This repository provides a temporal task planning benchmark built on top of the 3DSG dataset. The benchmark is designed to evaluate whether embodied agents can reason not only over the current state of a 3D scene, but also over historical changes in object locations and object states.
The benchmark contains seven indoor environments, six task domains, and multiple temporal task variants. It is intended for research on robotic task planning, scene graph reasoning, temporal memory, and embodied decision making.

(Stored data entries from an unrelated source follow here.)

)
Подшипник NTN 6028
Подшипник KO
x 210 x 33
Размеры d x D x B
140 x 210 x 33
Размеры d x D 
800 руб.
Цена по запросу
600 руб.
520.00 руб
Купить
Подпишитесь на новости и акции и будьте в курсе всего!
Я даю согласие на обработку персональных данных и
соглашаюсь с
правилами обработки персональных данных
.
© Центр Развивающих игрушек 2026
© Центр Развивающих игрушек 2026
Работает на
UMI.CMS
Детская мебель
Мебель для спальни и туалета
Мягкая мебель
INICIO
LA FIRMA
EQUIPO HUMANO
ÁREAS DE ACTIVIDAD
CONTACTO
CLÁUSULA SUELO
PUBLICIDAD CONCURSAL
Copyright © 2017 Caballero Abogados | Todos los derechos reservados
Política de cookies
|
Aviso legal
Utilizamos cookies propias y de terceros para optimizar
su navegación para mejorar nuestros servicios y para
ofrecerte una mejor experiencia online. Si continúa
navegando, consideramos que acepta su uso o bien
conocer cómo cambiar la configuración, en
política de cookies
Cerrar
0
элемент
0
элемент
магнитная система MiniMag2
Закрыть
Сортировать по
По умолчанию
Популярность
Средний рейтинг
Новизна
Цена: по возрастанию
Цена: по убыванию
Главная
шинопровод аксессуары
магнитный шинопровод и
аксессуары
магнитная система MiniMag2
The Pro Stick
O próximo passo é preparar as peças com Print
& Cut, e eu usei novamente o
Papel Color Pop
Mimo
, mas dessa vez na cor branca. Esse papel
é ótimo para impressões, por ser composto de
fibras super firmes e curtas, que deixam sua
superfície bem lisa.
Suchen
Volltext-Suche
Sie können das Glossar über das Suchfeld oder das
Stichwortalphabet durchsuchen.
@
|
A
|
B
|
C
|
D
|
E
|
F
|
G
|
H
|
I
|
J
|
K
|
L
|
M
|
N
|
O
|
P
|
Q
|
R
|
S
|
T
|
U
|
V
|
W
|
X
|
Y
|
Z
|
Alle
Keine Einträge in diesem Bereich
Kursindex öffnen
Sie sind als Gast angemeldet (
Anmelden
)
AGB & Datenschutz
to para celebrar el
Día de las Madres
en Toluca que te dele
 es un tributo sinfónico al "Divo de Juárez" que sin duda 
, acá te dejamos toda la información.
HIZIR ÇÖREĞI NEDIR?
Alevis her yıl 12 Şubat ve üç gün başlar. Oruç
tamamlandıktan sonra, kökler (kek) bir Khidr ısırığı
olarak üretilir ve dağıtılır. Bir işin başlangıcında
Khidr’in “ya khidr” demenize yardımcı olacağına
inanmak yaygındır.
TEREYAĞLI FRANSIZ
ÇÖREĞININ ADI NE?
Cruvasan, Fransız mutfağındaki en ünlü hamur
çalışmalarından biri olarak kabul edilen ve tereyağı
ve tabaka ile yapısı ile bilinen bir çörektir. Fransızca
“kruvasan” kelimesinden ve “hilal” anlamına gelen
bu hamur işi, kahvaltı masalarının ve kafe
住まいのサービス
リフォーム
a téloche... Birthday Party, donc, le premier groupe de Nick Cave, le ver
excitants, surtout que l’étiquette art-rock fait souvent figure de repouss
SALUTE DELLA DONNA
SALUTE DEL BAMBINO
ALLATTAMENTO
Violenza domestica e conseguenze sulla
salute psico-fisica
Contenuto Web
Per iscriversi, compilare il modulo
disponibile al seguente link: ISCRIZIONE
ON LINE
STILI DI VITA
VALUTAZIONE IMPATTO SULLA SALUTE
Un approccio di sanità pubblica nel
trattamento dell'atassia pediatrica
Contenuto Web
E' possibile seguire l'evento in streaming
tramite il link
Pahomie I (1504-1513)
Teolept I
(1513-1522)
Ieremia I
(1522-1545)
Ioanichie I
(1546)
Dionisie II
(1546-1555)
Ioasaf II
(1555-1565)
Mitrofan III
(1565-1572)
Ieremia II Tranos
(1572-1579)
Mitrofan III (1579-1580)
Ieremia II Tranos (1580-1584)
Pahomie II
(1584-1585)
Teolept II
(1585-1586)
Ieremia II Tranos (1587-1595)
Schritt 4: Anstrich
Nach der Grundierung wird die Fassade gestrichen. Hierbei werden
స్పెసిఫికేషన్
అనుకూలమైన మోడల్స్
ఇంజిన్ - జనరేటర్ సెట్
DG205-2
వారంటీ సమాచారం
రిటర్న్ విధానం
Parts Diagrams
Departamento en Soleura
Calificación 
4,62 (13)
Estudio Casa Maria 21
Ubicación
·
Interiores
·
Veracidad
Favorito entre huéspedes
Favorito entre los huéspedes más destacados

We adopt seven scenes from the 3DSG dataset as experimental environments:
- Allensville
- Parole
- Shelbiana
- Kemblesville
- Pablo
- Rosser
- Office
Following the experimental setting of DELTA, we define six evaluation domains:
- Laundry
- Human
- Clean
- Dining
- Office
- PC
To better match the requirements of these domains, the original 3DSG scenes are further augmented with task-related objects. The processed scenes are represented as scene graphs containing multiple node and relation types. These graphs provide the structural basis for task planning in each environment.
The benchmark contains:
| Component | Number |
|---|---|
| Environments | 7 |
| Domains per environment | 6 |
| Task cases per domain | 4 |
| Basic task cases | 42 |
| Temporal task cases | 126 |
| Total task cases | 168 |
Each environment contains six domains, and each domain includes one basic task and three temporal variants. This results in a total of 168 task cases.
If you use this benchmark, please cite the original 3DSG dataset and the related experimental setting:
@inproceedings{armeni3DSceneGraph2019,
title = {{{3D Scene Graph}}: {{A Structure}} for {{Unified Semantics}}, {{3D Space}}, and {{Camera}}},
booktitle = {2019 {{IEEE}}/{{CVF International Conference}} on {{Computer Vision}} ({{ICCV}})},
author = {Armeni, Iro and He, Zhi-Yang and Zamir, Amir and Gwak, Junyoung and Malik, Jitendra and Fischer, Martin and Savarese, Silvio},
year = 2019
}
@inproceedings{liuDELTADecomposedEfficient2025,
title = {{{DELTA}}: {{Decomposed Efficient Long-Term Robot Task Planning}} Using {{Large Language Models}}},
booktitle = {2025 {{IEEE International Conference}} on {{Robotics}} \& {{Automation}} ({{ICRA}})},
author = {Liu, Yuchen and Palmieri, Luigi and Koch, Sebastian and Georgievski, Ilche and Aiello, Marco},
year = 2025
}Please check the license terms of the original 3DSG dataset before using or redistributing the processed data. The license of the code and benchmark annotations should be specified in this repository.